The two companies outlined their plans in a statement this week, saying Deloitte would provide its expertise in financial services and risk management consulting to assist IBM as it builds a range of cloud-based risk management solutions that combine its Big Data analytics and Watson-as-a-service cognitive computing services. Deloitte will also work with customers to help them integrate the new solutions into their technology architecture.
The initiative is just the latest in an ongoing partnership between IBM and Deloitte that aims to help financial firms use advanced data analysis techniques to improve their practices around risk management, which is the discipline of understanding, and mitigating against, whatever could go wrong in an organization’s plans. Risk management involves gaining an understanding of the conditions that could derail those plans, and working out how much it could cost.
In recent years, financial businesses have been under growing pressure from governments and shareholders to reveal more about how they assess and report potential risks. As a result, enterprise software companies like Oracle and SAP SE have been quick to offer new risk management solutions.

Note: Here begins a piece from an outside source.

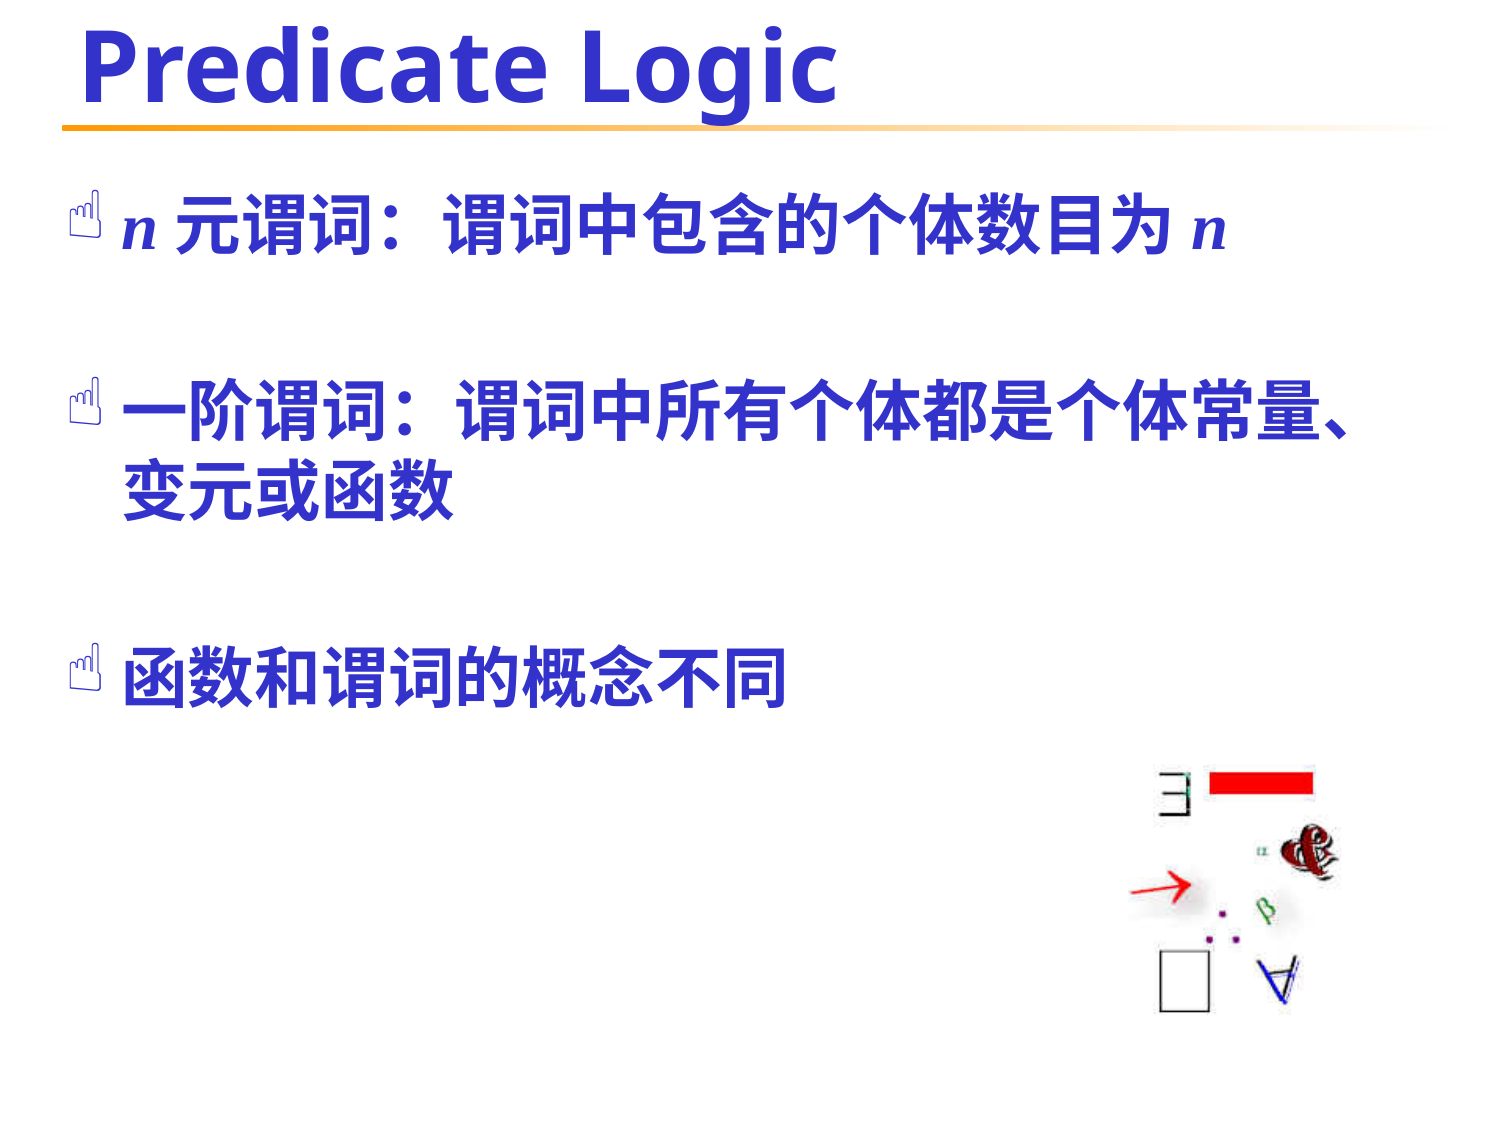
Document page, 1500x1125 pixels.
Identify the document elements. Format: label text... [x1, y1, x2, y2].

list n元谓词：谓词中包含的个体数目为n 一阶谓词：谓词中所有个体都是个体常量、变元或函数 函数和谓词的概念不同 [50, 174, 1450, 1088]
title Predicate Logic [62, 0, 1500, 125]
picture [1115, 727, 1343, 1047]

But IBM argues that its advances in data analysis and cognitive computing allow organizations to better understand and report risk factors. Its new solutions include a regulatory compliance and control service that harnesses the abilities of these new technologies, while drawing on Deloitte’s considerable expertise in regulatory intelligence.
For example, the solution can use Watson’s cognitive capabilities to parse through written government regulations and inform businesses if their own frameworks are in compliance. Such analysis can help organizations to reduce the costs of meeting regulatory guidelines like the 2010 U.S. Dodd-Frank Wall Street Reform and Consumer Protection Act, which was designed to bring more transparency to the financial services sector. IBM says that financial service companies are increasingly allocating more of their budgets to meet such requirements.

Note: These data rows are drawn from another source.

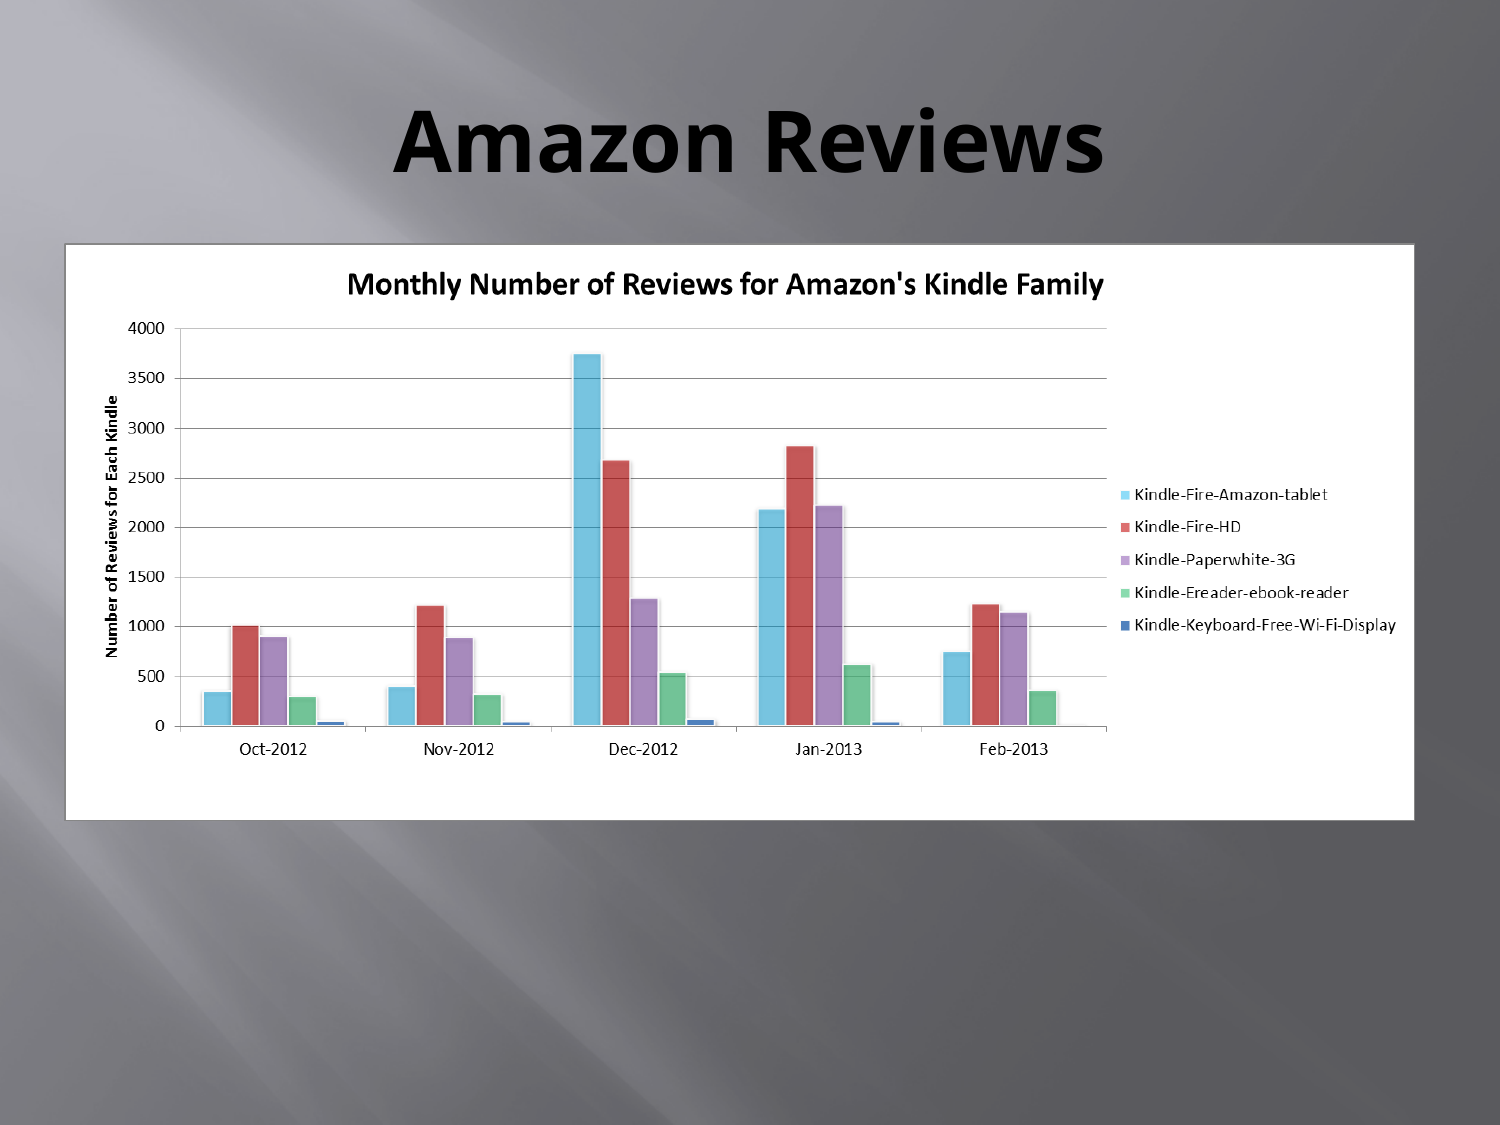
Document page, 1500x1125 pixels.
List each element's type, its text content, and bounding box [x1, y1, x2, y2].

title Amazon Reviews [75, 45, 1425, 233]
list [64, 243, 1416, 821]
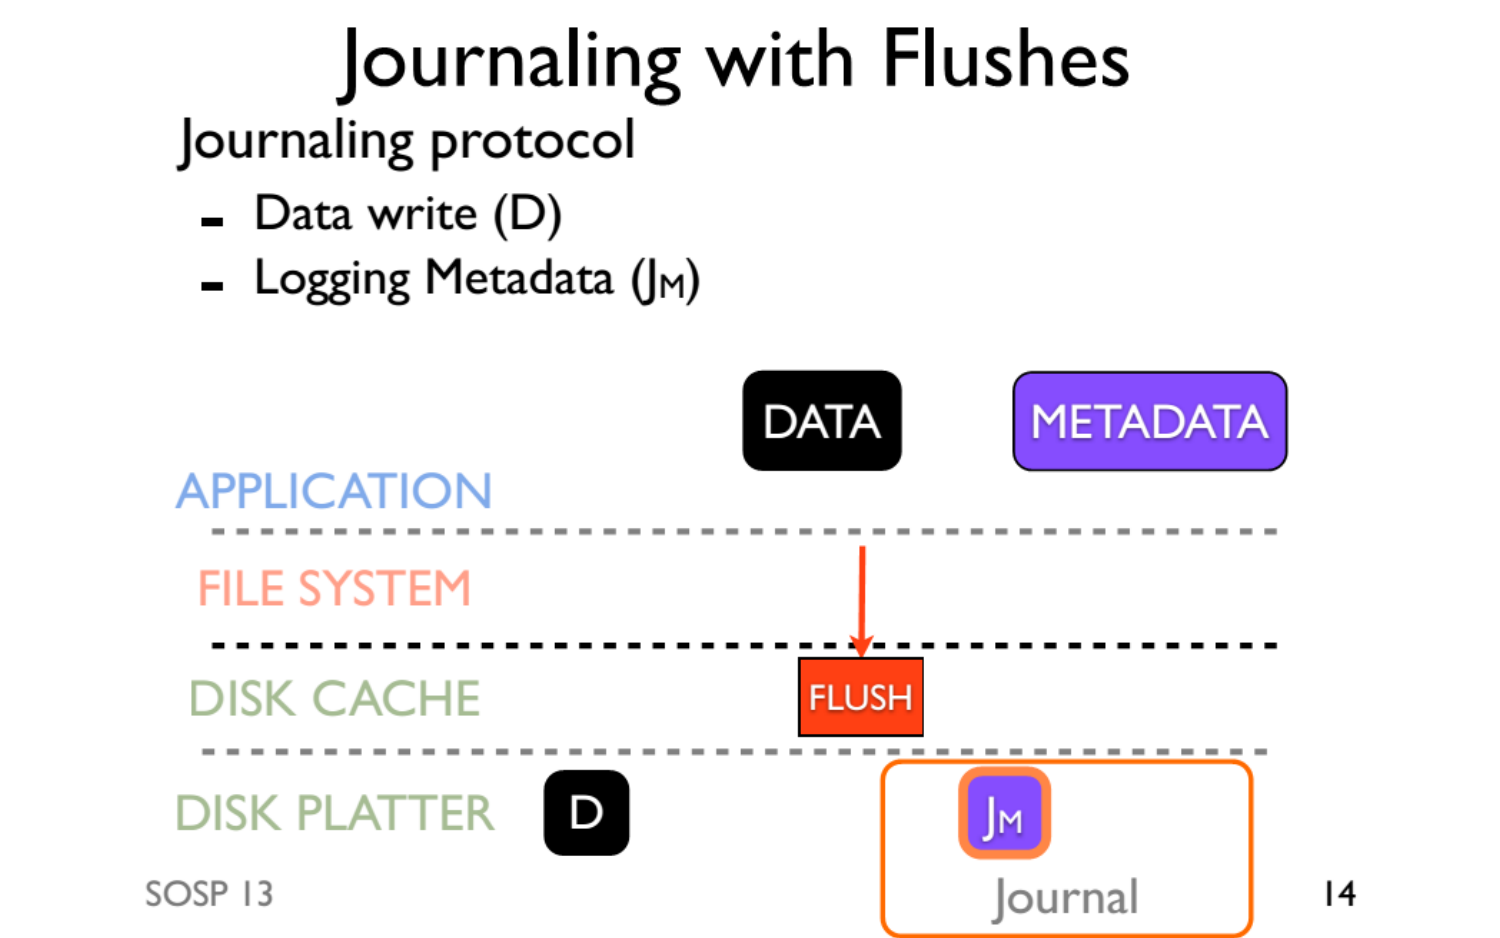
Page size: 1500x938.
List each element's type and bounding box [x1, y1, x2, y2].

picture [123, 0, 1377, 938]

IBM and Deloitte are also researching how Big Data analysis can be used to help organizations better anticipate risk factors. They say that most unstructured data – corporate e-mail, social networks, server logs and the like – is usually excluded from risk assessments. This data could be aggregated and analyzed in real-time to give financial organizations a much more accurate forecast of events that might happen in the future, the companies say.